Supplied data
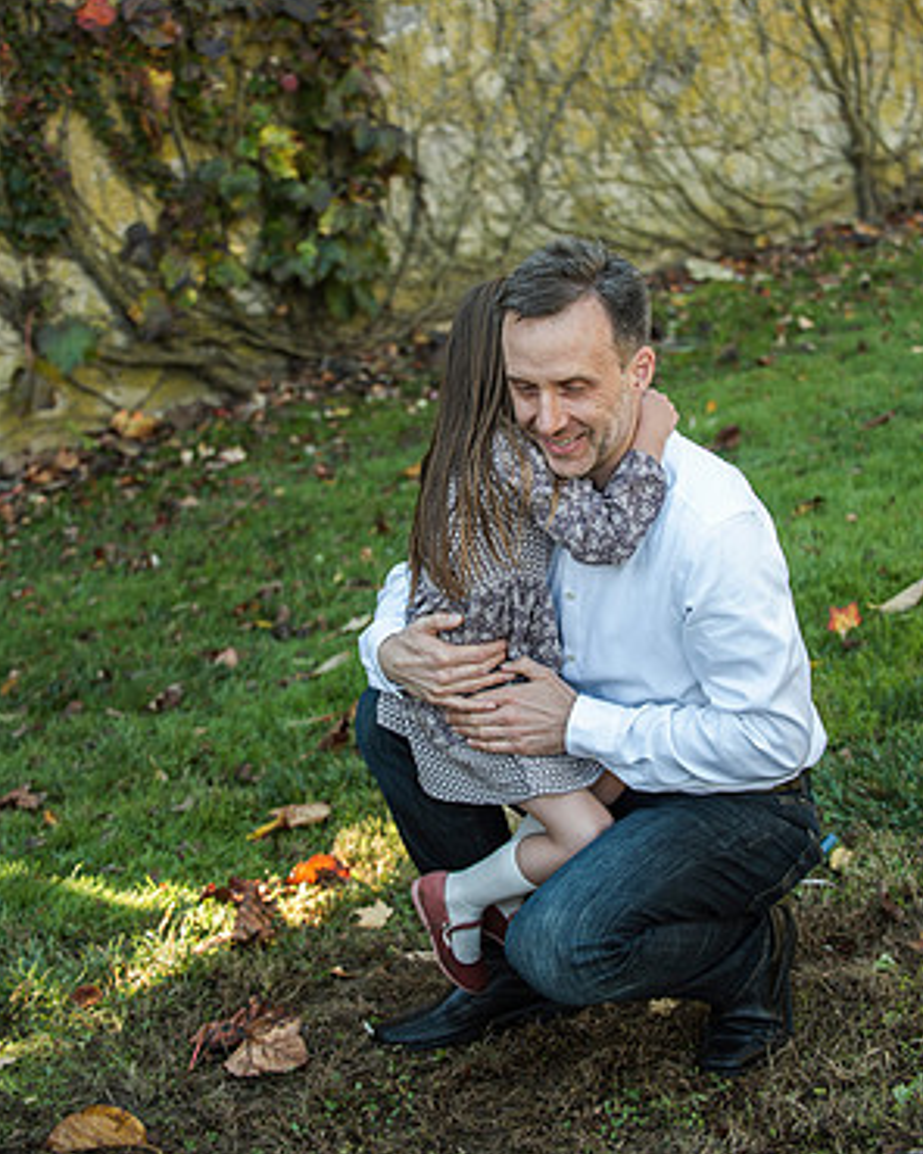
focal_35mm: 80
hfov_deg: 19.2
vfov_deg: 23.8
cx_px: 465
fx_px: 2732
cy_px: 458
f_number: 4.5
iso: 500
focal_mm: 70
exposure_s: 1/320
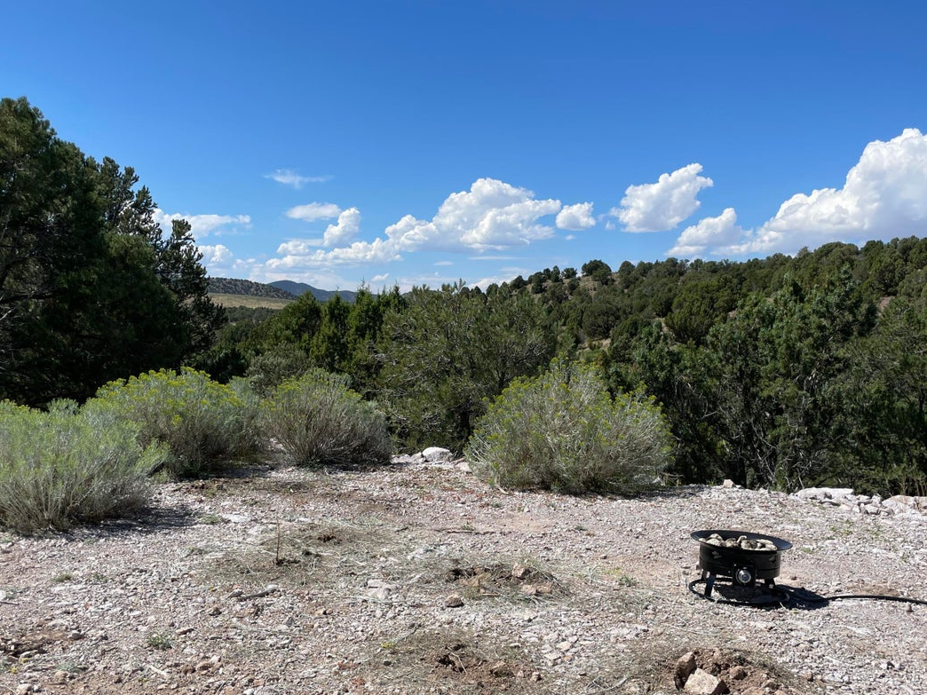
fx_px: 911
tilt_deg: -4.3
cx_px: 501
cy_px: 384
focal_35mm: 34
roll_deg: -1.7
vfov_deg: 41.7
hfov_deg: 53.9
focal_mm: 4.2
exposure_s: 1/4464
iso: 32
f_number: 1.6
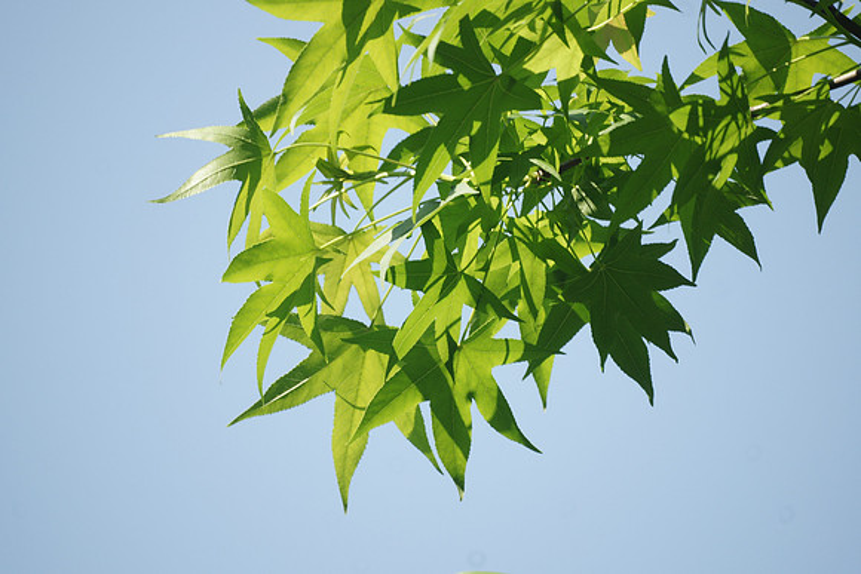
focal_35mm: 750
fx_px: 17941
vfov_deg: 1.8
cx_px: 430
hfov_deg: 2.7
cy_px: 287
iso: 250
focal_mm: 500
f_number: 8
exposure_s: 1/320
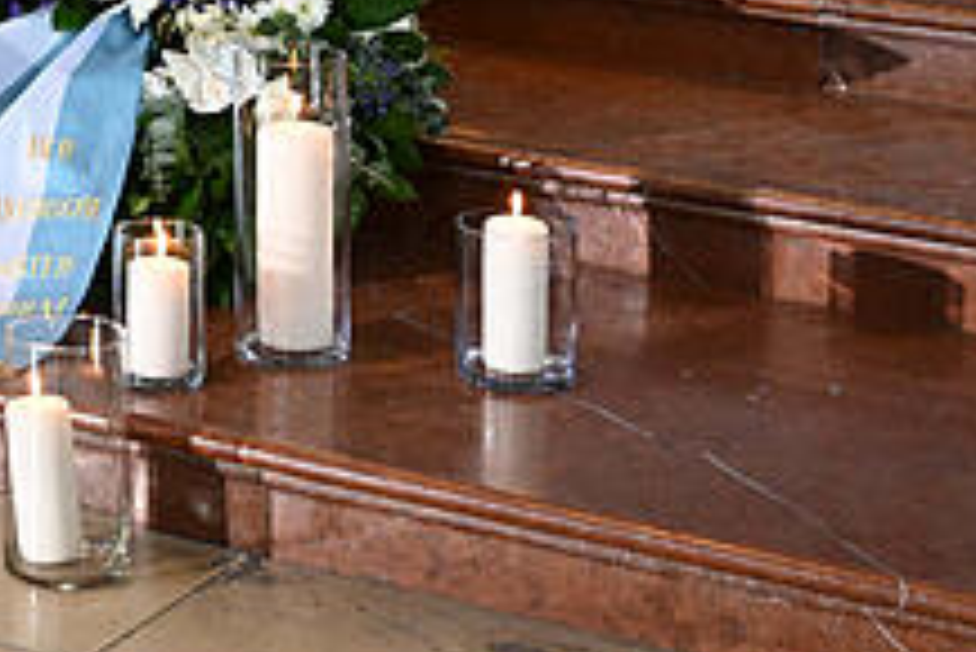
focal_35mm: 129
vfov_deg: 10.1
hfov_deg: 14.7
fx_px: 3496
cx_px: -524
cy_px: -474
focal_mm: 34.5
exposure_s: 1/80
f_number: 4
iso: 1000
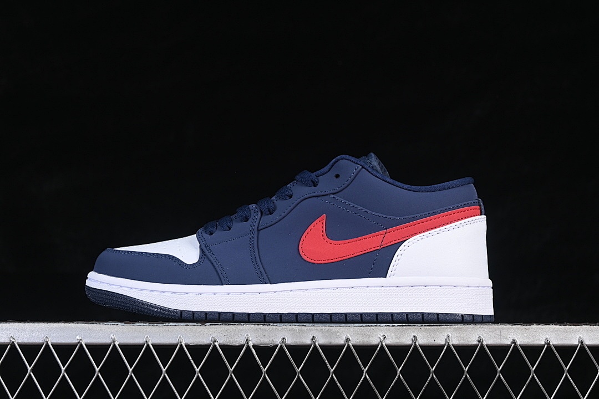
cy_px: 200
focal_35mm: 75
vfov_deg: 18.2
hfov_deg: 27.0
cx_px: 300
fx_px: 1248
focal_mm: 50
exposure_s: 1/60
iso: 160
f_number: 7.1
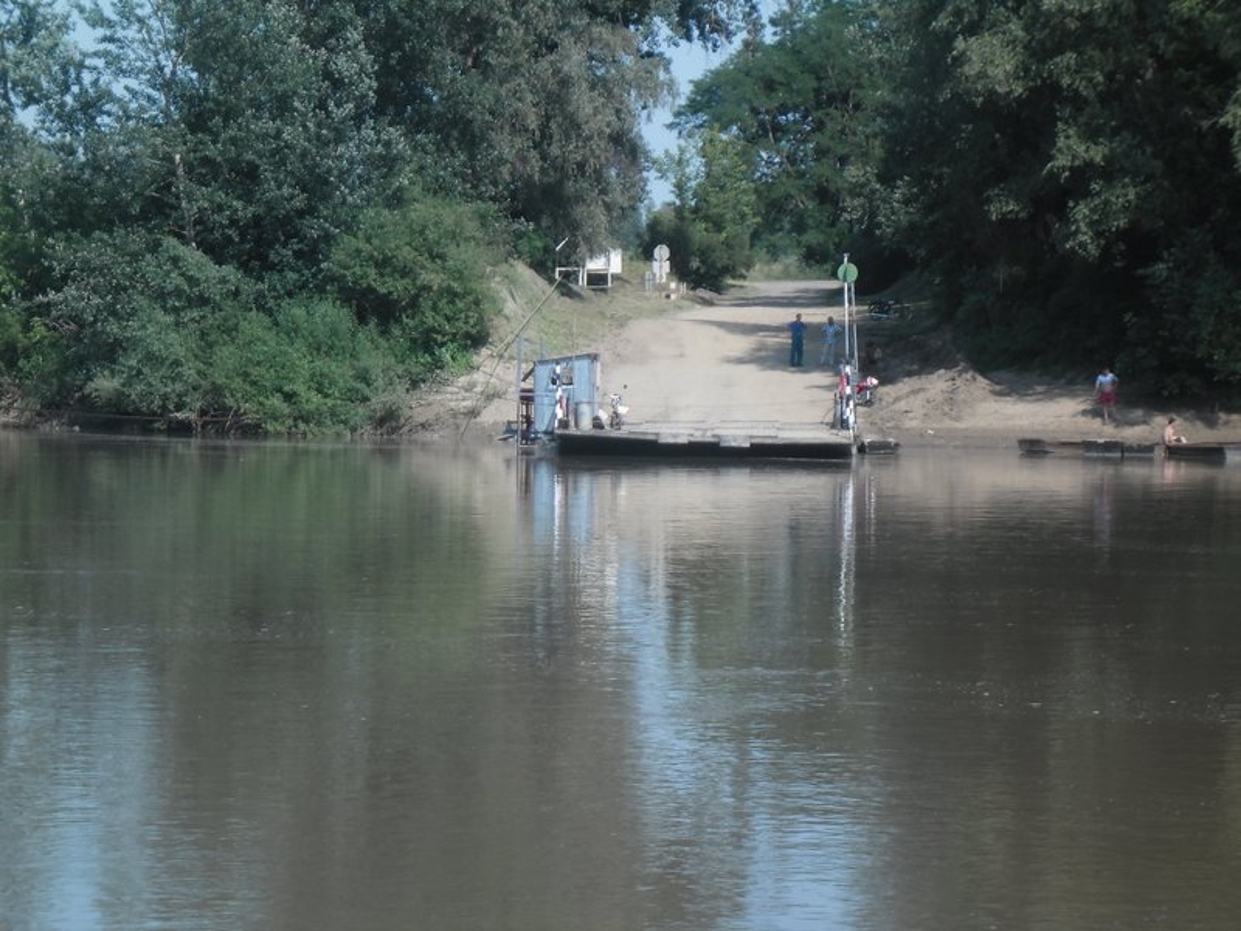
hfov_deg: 14.6
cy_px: 466
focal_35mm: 135
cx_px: 620
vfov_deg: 11.0
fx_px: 4840
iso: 80
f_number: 5.9
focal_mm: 24.5
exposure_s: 1/215
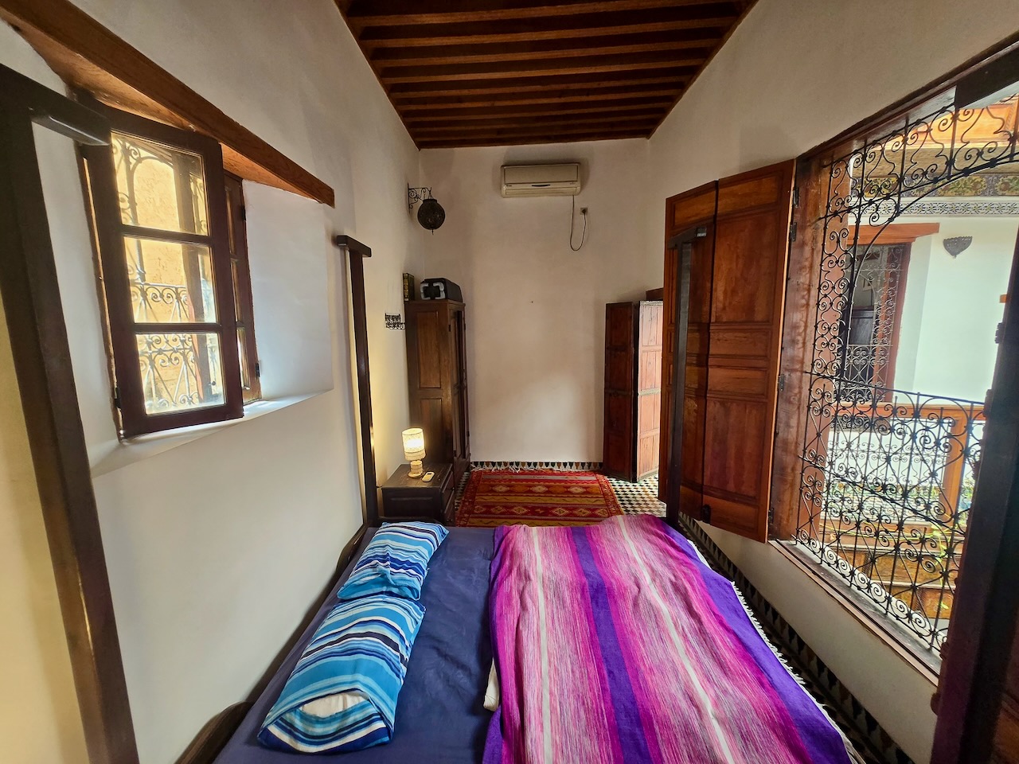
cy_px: 382
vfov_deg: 89.9
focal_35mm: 13
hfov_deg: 106.2
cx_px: 510
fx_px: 383
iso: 100
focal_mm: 1.7
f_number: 2.2
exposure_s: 1/50
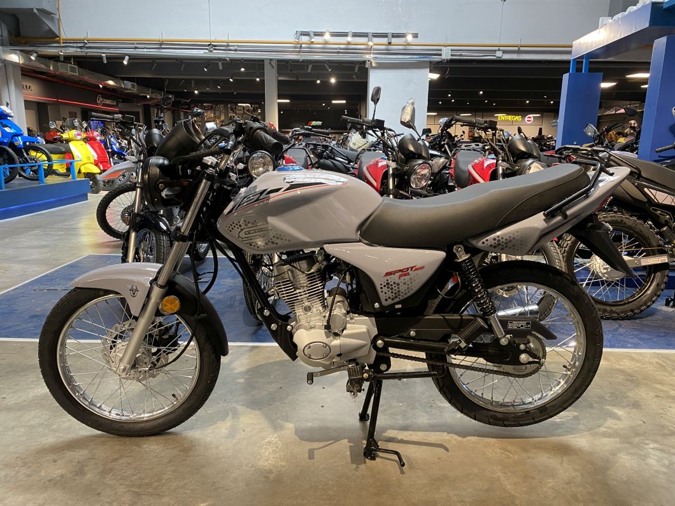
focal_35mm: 26
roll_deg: -0.7
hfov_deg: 67.3
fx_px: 507
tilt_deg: -12.8
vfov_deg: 53.1
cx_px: 338
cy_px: 253
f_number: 1.8
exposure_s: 1/50
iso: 125
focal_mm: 4.25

Job
Please repeat every record above exactly, leaving the pictures out.

Solution below
focal_35mm: 80
hfov_deg: 19.2
vfov_deg: 23.8
cx_px: 465
fx_px: 2732
cy_px: 458
f_number: 4.5
iso: 500
focal_mm: 70
exposure_s: 1/320
fx_px: 911
tilt_deg: -4.3
cx_px: 501
cy_px: 384
focal_35mm: 34
roll_deg: -1.7
vfov_deg: 41.7
hfov_deg: 53.9
focal_mm: 4.2
exposure_s: 1/4464
iso: 32
f_number: 1.6
focal_35mm: 750
fx_px: 17941
vfov_deg: 1.8
cx_px: 430
hfov_deg: 2.7
cy_px: 287
iso: 250
focal_mm: 500
f_number: 8
exposure_s: 1/320
focal_35mm: 129
vfov_deg: 10.1
hfov_deg: 14.7
fx_px: 3496
cx_px: -524
cy_px: -474
focal_mm: 34.5
exposure_s: 1/80
f_number: 4
iso: 1000
cy_px: 200
focal_35mm: 75
vfov_deg: 18.2
hfov_deg: 27.0
cx_px: 300
fx_px: 1248
focal_mm: 50
exposure_s: 1/60
iso: 160
f_number: 7.1
hfov_deg: 14.6
cy_px: 466
focal_35mm: 135
cx_px: 620
vfov_deg: 11.0
fx_px: 4840
iso: 80
f_number: 5.9
focal_mm: 24.5
exposure_s: 1/215
cy_px: 382
vfov_deg: 89.9
focal_35mm: 13
hfov_deg: 106.2
cx_px: 510
fx_px: 383
iso: 100
focal_mm: 1.7
f_number: 2.2
exposure_s: 1/50
focal_35mm: 26
roll_deg: -0.7
hfov_deg: 67.3
fx_px: 507
tilt_deg: -12.8
vfov_deg: 53.1
cx_px: 338
cy_px: 253
f_number: 1.8
exposure_s: 1/50
iso: 125
focal_mm: 4.25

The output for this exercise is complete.